Required tasks.
1. Answer these questions using the course description.
(a) Which programming language will the course use for its interpreters?
(b) What is the name of the language in which identifiers are bound to assignable variables?
(c) Which other course does this one fit well with?
2. For each statement, say whether it agrees with the course description. Answer yes or no and quote the deciding words.
(a) The course has to be taken after Compilers.
(b) Full notes for the course will be put on the web.
(c) The book by Friedman, Wand and Haynes has interpreters written in Haskell.
3. In the course description, retype without changes the part that opens with the words containing "This course fits" and closes with "values (like ML).".

Passage provided.
--

This course fits well with Compilers but can be studied either before or after that course.
Syllabus
Abstract and concrete syntax. Definitional interpreters in direct and monadic form. Functional, imperative, and logic programming. Expressible and denotable values; call by value and call by name. Continuations and abstract machines.
Synopsis
- Introducing Fun, with familiar examples rewritten in the language.
- The concrete and abstract syntax of Fun.
- A metacircular interpreter for Fun. Examples of evaluation.
- Changing the interpreter to support assignable variables, with references as expressible values (like ML).
- Implementing while by recursion.
- Changing the interpreter to support output; extracting common features of memory and output.
- Interpreters in monadic form.
- Review: a language with exceptions.
- The language Fungol, where identifiers are bound to assignable variables, and derefencing is implicit.
- Call by value and call by reference.
- Nondeterministic programs for backtracking search.
- Logical variables and logic programming.
- Introducing continuations
- Interpreters in continuation-passing style
- Continuations and abstract machines
- First-class continuations
Practicals
- Translation between recursive and iterative algorithms in a simple functional language.
- Semantics of a language with call-by-name and assignable variables.
- Semantics of loops with exit statements, combined with local functions.
Reading list
The course explores many of the same themes that are covered in
- Friedman, Wand and Haynes, Essentials of Programming Languages, 2nd or 3rd ed., MIT Press.
However, that book contains interpreters written in Scheme, and we will use Haskell.
Full notes for the course (in the form of a draft book) will be handed out in lectures and put on the web.

--

Data block.

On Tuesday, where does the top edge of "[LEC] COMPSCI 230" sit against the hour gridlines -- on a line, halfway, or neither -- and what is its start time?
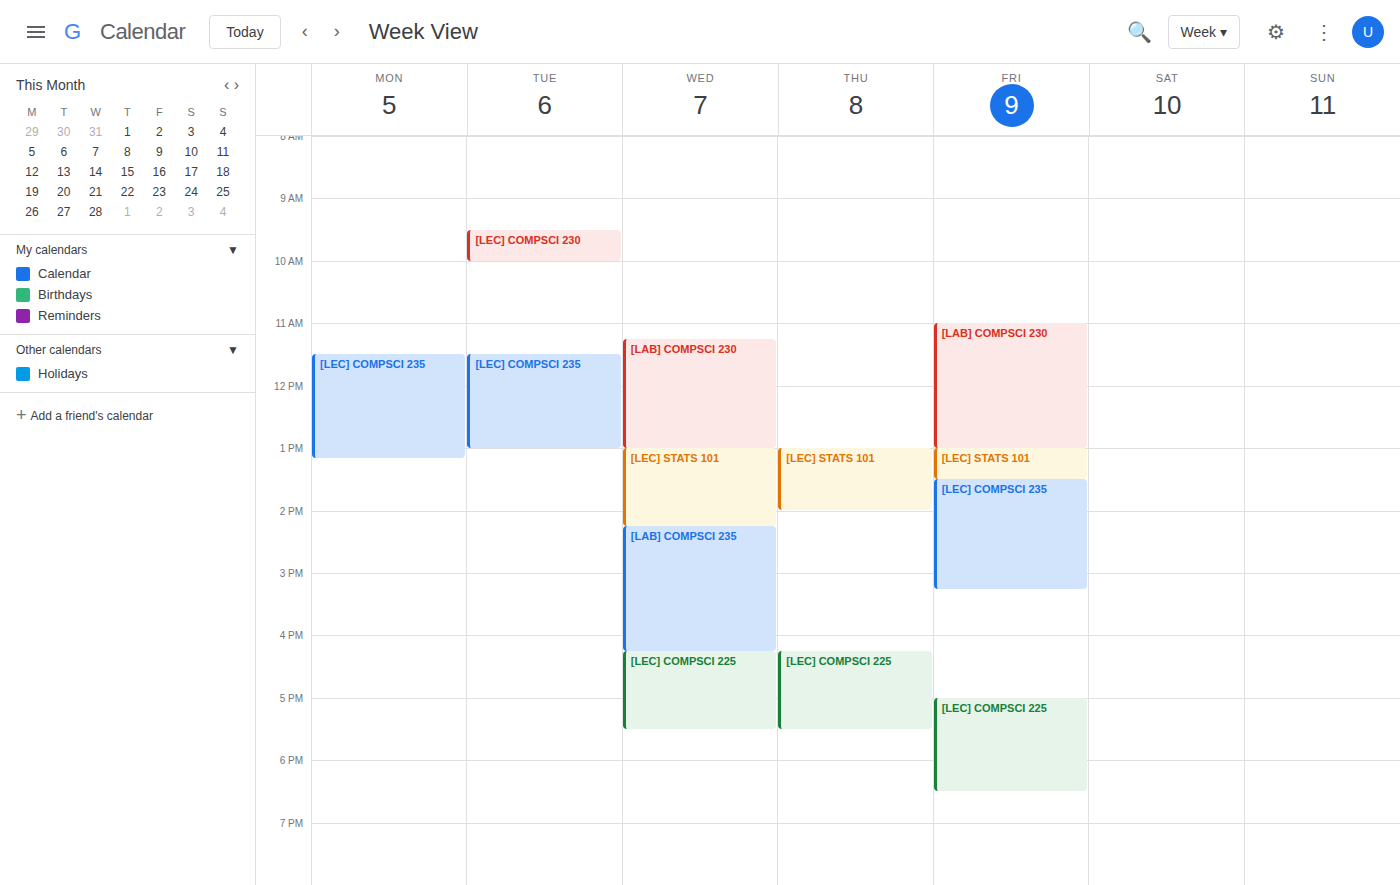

--

Correct answers.
1.
(a) Haskell.
(b) Fungol.
(c) Compilers.

2.
(a) No: "can be studied either before or after that course."
(b) Yes: "will be handed out in lectures and put on the web."
(c) No: "that book contains interpreters written in Scheme, and we will use Haskell."

3.
This course fits well with Compilers but can be studied either before or after that course.
Syllabus
Abstract and concrete syntax. Definitional interpreters in direct and monadic form. Functional, imperative, and logic programming. Expressible and denotable values; call by value and call by name. Continuations and abstract machines.
Synopsis
- Introducing Fun, with familiar examples rewritten in the language.
- The concrete and abstract syntax of Fun.
- A metacircular interpreter for Fun. Examples of evaluation.
- Changing the interpreter to support assignable variables, with references as expressible values (like ML).